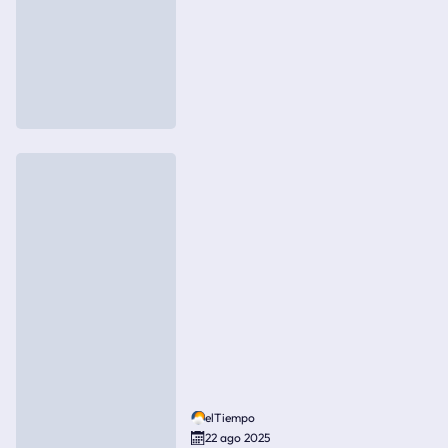
elTiempo
22 ago 2025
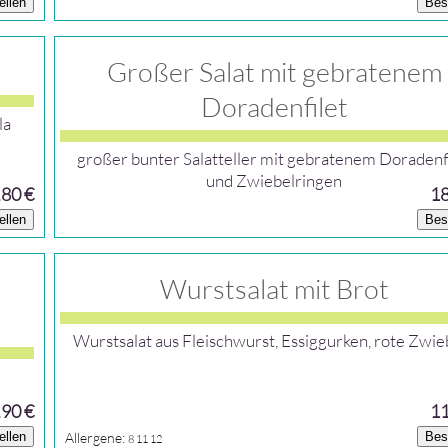
ellen
Bes
Großer Salat mit gebratenem
Doradenfilet
la
großer bunter Salatteller mit gebratenem Doradenf
und Zwiebelringen
,80 €
18
ellen
Bes
Wurstsalat mit Brot
Wurstsalat aus Fleischwurst, Essiggurken, rote Zwie
,90 €
11
ellen
Allergene:
Bes
8
11
12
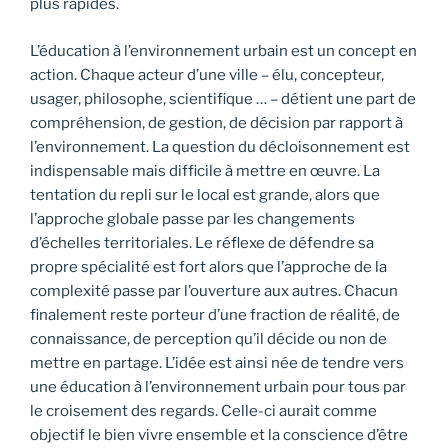
plus rapides.
L’éducation à l’environnement urbain est un concept en
action. Chaque acteur d’une ville – élu, concepteur,
usager, philosophe, scientifique … – détient une part de
compréhension, de gestion, de décision par rapport à
l’environnement. La question du décloisonnement est
indispensable mais difficile à mettre en œuvre. La
tentation du repli sur le local est grande, alors que
l’approche globale passe par les changements
d’échelles territoriales. Le réflexe de défendre sa
propre spécialité est fort alors que l’approche de la
complexité passe par l’ouverture aux autres. Chacun
finalement reste porteur d’une fraction de réalité, de
connaissance, de perception qu’il décide ou non de
mettre en partage. L’idée est ainsi née de tendre vers
une éducation à l’environnement urbain pour tous par
le croisement des regards. Celle-ci aurait comme
objectif le bien vivre ensemble et la conscience d’être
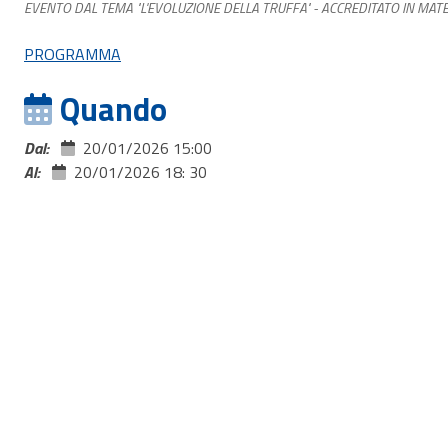
EVENTO DAL TEMA "L'EVOLUZIONE DELLA TRUFFA" - ACCREDITATO IN MATE
PROGRAMMA
Quando
Dal:
20/01/2026 15:00
Al:
20/01/2026 18: 30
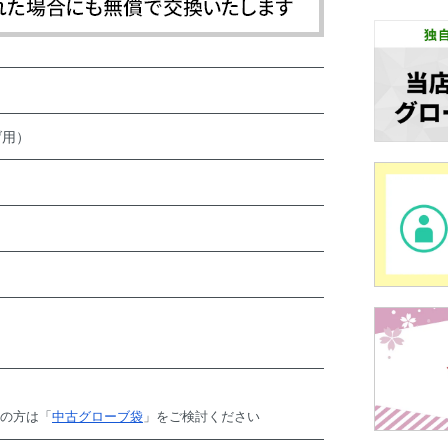
げ用）
望の方は「
中古グローブ袋
」をご検討ください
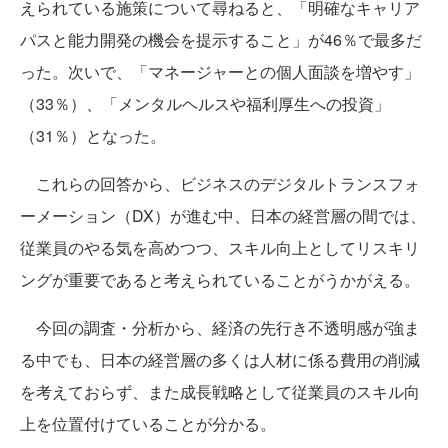
えられている施策について尋ねると、「明確なキャリア
パスと能力開発の機会を提示すること」が46％で最多だ
った。次いで、「マネージャーとの個人面談を増やす」
（33％）、「メンタルヘルスや福利厚生への投資」
（31％）となった。
これらの回答から、ビジネスのデジタルトランスフォ
ーメーション（DX）が進む中、日本の経営層の間では、
従業員のやる気を高めつつ、スキル向上としてリスキリ
ングが重要であると考えられていることがうかがえる。
今回の調査・分析から、経済の先行き不透明感が強ま
る中でも、日本の経営層の多くは人材に係る費用の削減
を考えておらず、また成長戦略として従業員のスキル向
上を位置付けていることが分かる。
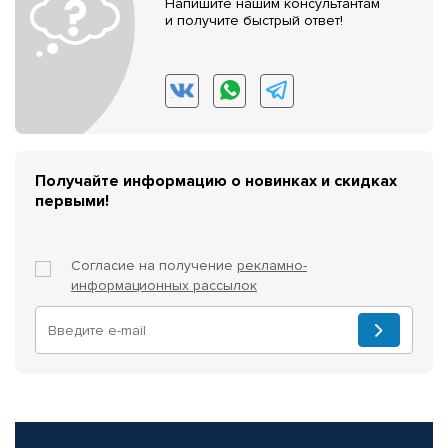
Напишите нашим консультантам
и получите быстрый ответ!
Получайте информацию о новинках и скидках
первыми!
Согласие на получение
рекламно-
информационных рассылок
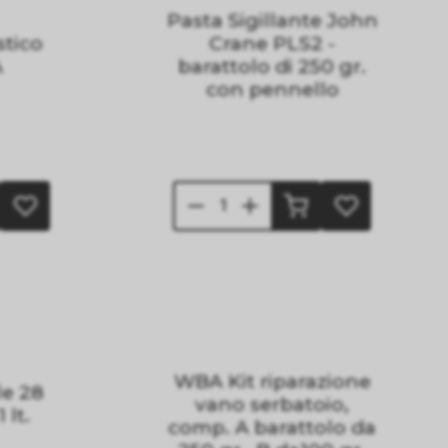
Pasta Sigillante John
stico
Crane PLS2 -
A
barattolo di 250 gr.
con pennello
WBA Kit riparazione
le 28
vano serbatoio,
 lt.
comp. A barattolo da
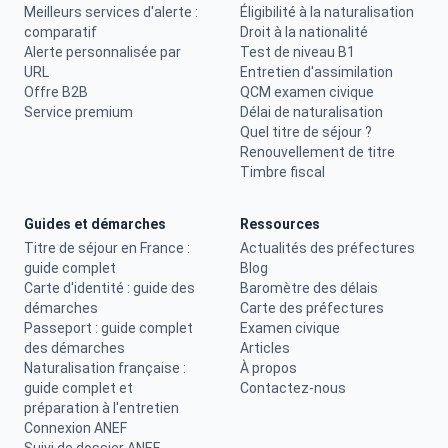
Meilleurs services d'alerte :
Éligibilité à la naturalisation
comparatif
Droit à la nationalité
Alerte personnalisée par
Test de niveau B1
URL
Entretien d'assimilation
Offre B2B
QCM examen civique
Service premium
Délai de naturalisation
Quel titre de séjour ?
Renouvellement de titre
Timbre fiscal
Guides et démarches
Ressources
Titre de séjour en France :
Actualités des préfectures
guide complet
Blog
Carte d'identité : guide des
Baromètre des délais
démarches
Carte des préfectures
Passeport : guide complet
Examen civique
des démarches
Articles
Naturalisation française :
À propos
guide complet et
Contactez-nous
préparation à l'entretien
Connexion ANEF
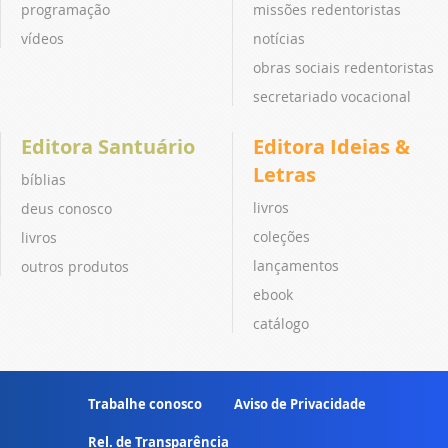
programação
missões redentoristas
vídeos
notícias
obras sociais redentoristas
secretariado vocacional
Editora Santuário
Editora Ideias &
Letras
bíblias
livros
deus conosco
coleções
livros
lançamentos
outros produtos
ebook
catálogo
Trabalhe conosco
Aviso de Privacidade
Rel. de Transparência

*-*-*

Copy all of the lines above word for word, leaving out the pictures.

Task result:
elTiempo
22 ago 2025
ellen
Bes
Großer Salat mit gebratenem
Doradenfilet
la
großer bunter Salatteller mit gebratenem Doradenf
und Zwiebelringen
,80 €
18
ellen
Bes
Wurstsalat mit Brot
Wurstsalat aus Fleischwurst, Essiggurken, rote Zwie
,90 €
11
ellen
Allergene:
Bes
8
11
12
plus rapides.
L’éducation à l’environnement urbain est un concept en
action. Chaque acteur d’une ville – élu, concepteur,
usager, philosophe, scientifique … – détient une part de
compréhension, de gestion, de décision par rapport à
l’environnement. La question du décloisonnement est
indispensable mais difficile à mettre en œuvre. La
tentation du repli sur le local est grande, alors que
l’approche globale passe par les changements
d’échelles territoriales. Le réflexe de défendre sa
propre spécialité est fort alors que l’approche de la
complexité passe par l’ouverture aux autres. Chacun
finalement reste porteur d’une fraction de réalité, de
connaissance, de perception qu’il décide ou non de
mettre en partage. L’idée est ainsi née de tendre vers
une éducation à l’environnement urbain pour tous par
le croisement des regards. Celle-ci aurait comme
objectif le bien vivre ensemble et la conscience d’être
EVENTO DAL TEMA "L'EVOLUZIONE DELLA TRUFFA" - ACCREDITATO IN MATE
PROGRAMMA
Quando
Dal:
20/01/2026 15:00
Al:
20/01/2026 18: 30
げ用）
望の方は「
中古グローブ袋
」をご検討ください
えられている施策について尋ねると、「明確なキャリア
パスと能力開発の機会を提示すること」が46％で最多だ
った。次いで、「マネージャーとの個人面談を増やす」
（33％）、「メンタルヘルスや福利厚生への投資」
（31％）となった。
これらの回答から、ビジネスのデジタルトランスフォ
ーメーション（DX）が進む中、日本の経営層の間では、
従業員のやる気を高めつつ、スキル向上としてリスキリ
ングが重要であると考えられていることがうかがえる。
今回の調査・分析から、経済の先行き不透明感が強ま
る中でも、日本の経営層の多くは人材に係る費用の削減
を考えておらず、また成長戦略として従業員のスキル向
上を位置付けていることが分かる。
Напишите нашим консультантам
и получите быстрый ответ!
Получайте информацию о новинках и скидках
первыми!
Согласие на получение
рекламно-
информационных рассылок
Pasta Sigillante John
stico
Crane PLS2 -
A
barattolo di 250 gr.
con pennello
WBA Kit riparazione
le 28
vano serbatoio,
 lt.
comp. A barattolo da
Meilleurs services d'alerte :
Éligibilité à la naturalisation
comparatif
Droit à la nationalité
Alerte personnalisée par
Test de niveau B1
URL
Entretien d'assimilation
Offre B2B
QCM examen civique
Service premium
Délai de naturalisation
Quel titre de séjour ?
Renouvellement de titre
Timbre fiscal
Guides et démarches
Ressources
Titre de séjour en France :
Actualités des préfectures
guide complet
Blog
Carte d'identité : guide des
Baromètre des délais
démarches
Carte des préfectures
Passeport : guide complet
Examen civique
des démarches
Articles
Naturalisation française :
À propos
guide complet et
Contactez-nous
préparation à l'entretien
Connexion ANEF
programação
missões redentoristas
vídeos
notícias
obras sociais redentoristas
secretariado vocacional
Editora Santuário
Editora Ideias &
Letras
bíblias
livros
deus conosco
coleções
livros
lançamentos
outros produtos
ebook
catálogo
Trabalhe conosco
Aviso de Privacidade
Rel. de Transparência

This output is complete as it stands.